INPUT FOR THIS TASK Start Marker
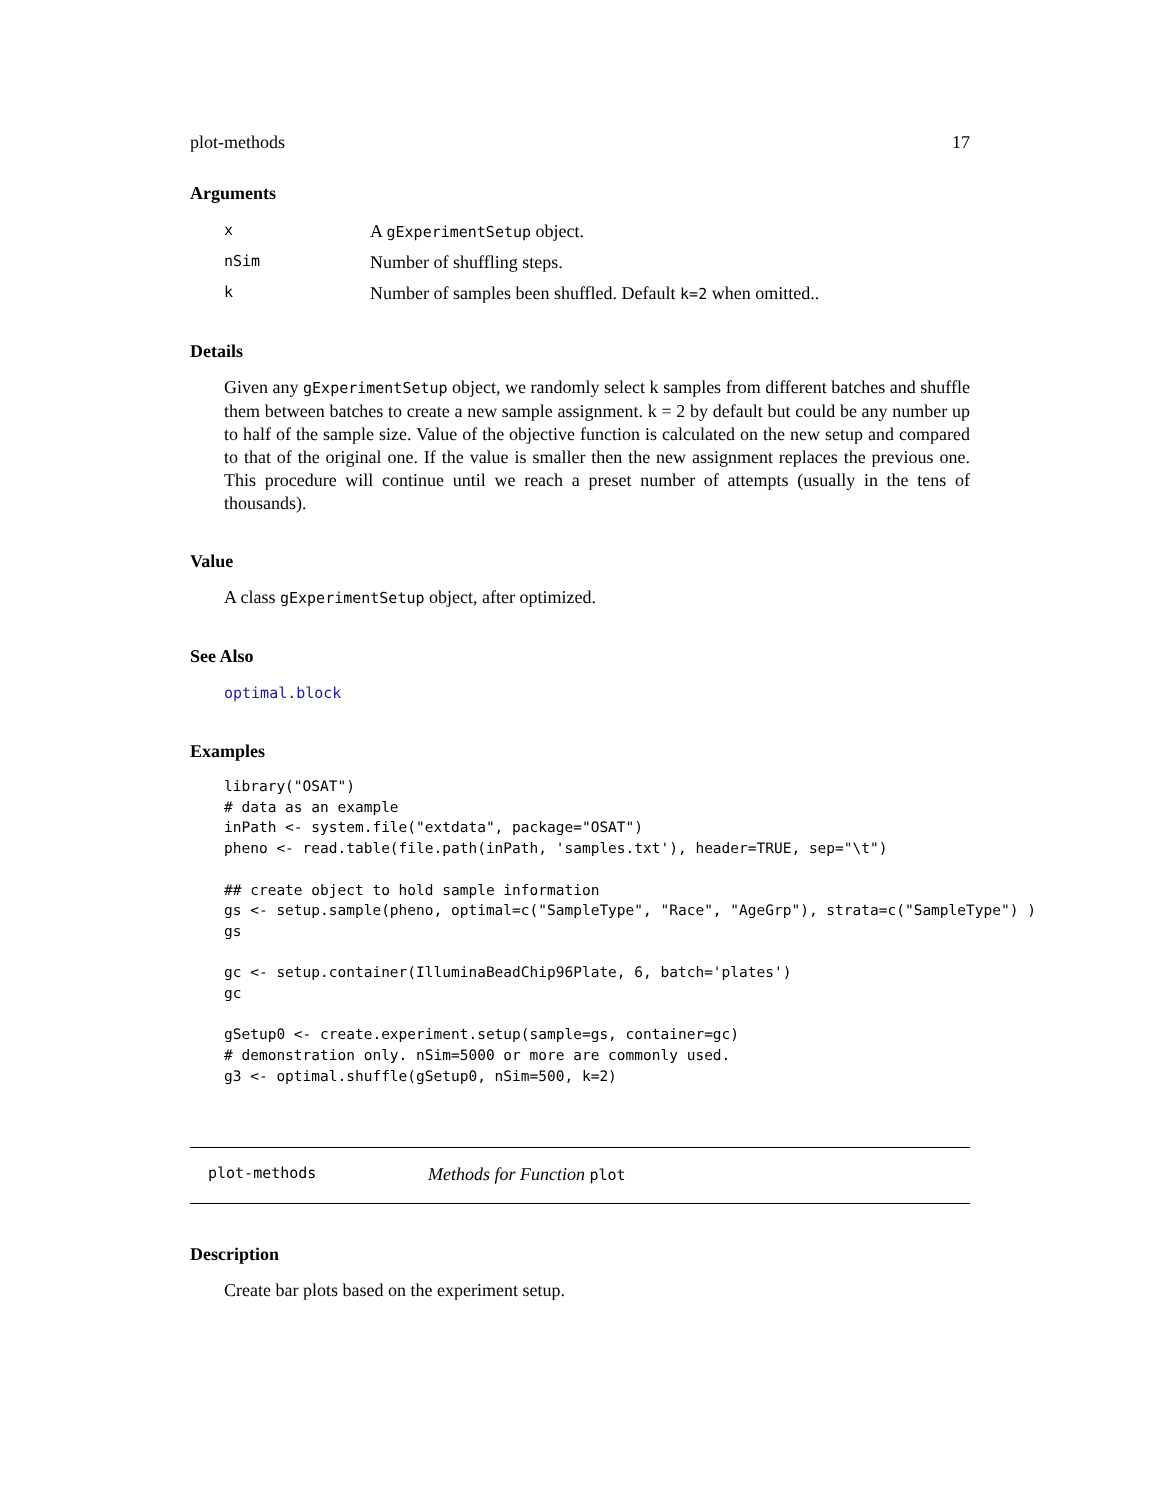plot-methods 17
Arguments
| x | A gExperimentSetup object. |
| nSim | Number of shuffling steps. |
| k | Number of samples been shuffled. Default k=2 when omitted.. |
Details
Given any gExperimentSetup object, we randomly select k samples from different batches and shuffle them between batches to create a new sample assignment. k = 2 by default but could be any number up to half of the sample size. Value of the objective function is calculated on the new setup and compared to that of the original one. If the value is smaller then the new assignment replaces the previous one. This procedure will continue until we reach a preset number of attempts (usually in the tens of thousands).
Value
A class gExperimentSetup object, after optimized.
See Also
optimal.block
Examples
library("OSAT")
# data as an example
inPath <- system.file("extdata", package="OSAT")
pheno <- read.table(file.path(inPath, 'samples.txt'), header=TRUE, sep="\t")

## create object to hold sample information
gs <- setup.sample(pheno, optimal=c("SampleType", "Race", "AgeGrp"), strata=c("SampleType") )
gs

gc <- setup.container(IlluminaBeadChip96Plate, 6, batch='plates')
gc

gSetup0 <- create.experiment.setup(sample=gs, container=gc)
# demonstration only. nSim=5000 or more are commonly used.
g3 <- optimal.shuffle(gSetup0, nSim=500, k=2)
plot-methods Methods for Function plot
Description
Create bar plots based on the experiment setup.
INPUT FOR THIS TASK End Marker
INSTRUCTIONS FOR THE TASK
After reading through the material, report every line that holds "Value".

RESULT OF THE EXERCISE
Given any gExperimentSetup object, we randomly select k samples from different batches and shuffle them between batches to create a new sample assignment. k = 2 by default but could be any number up to half of the sample size. Value of the objective function is calculated on the new setup and compared to that of the original one. If the value is smaller then the new assignment replaces the previous one. This procedure will continue until we reach a preset number of attempts (usually in the tens of thousands).
Value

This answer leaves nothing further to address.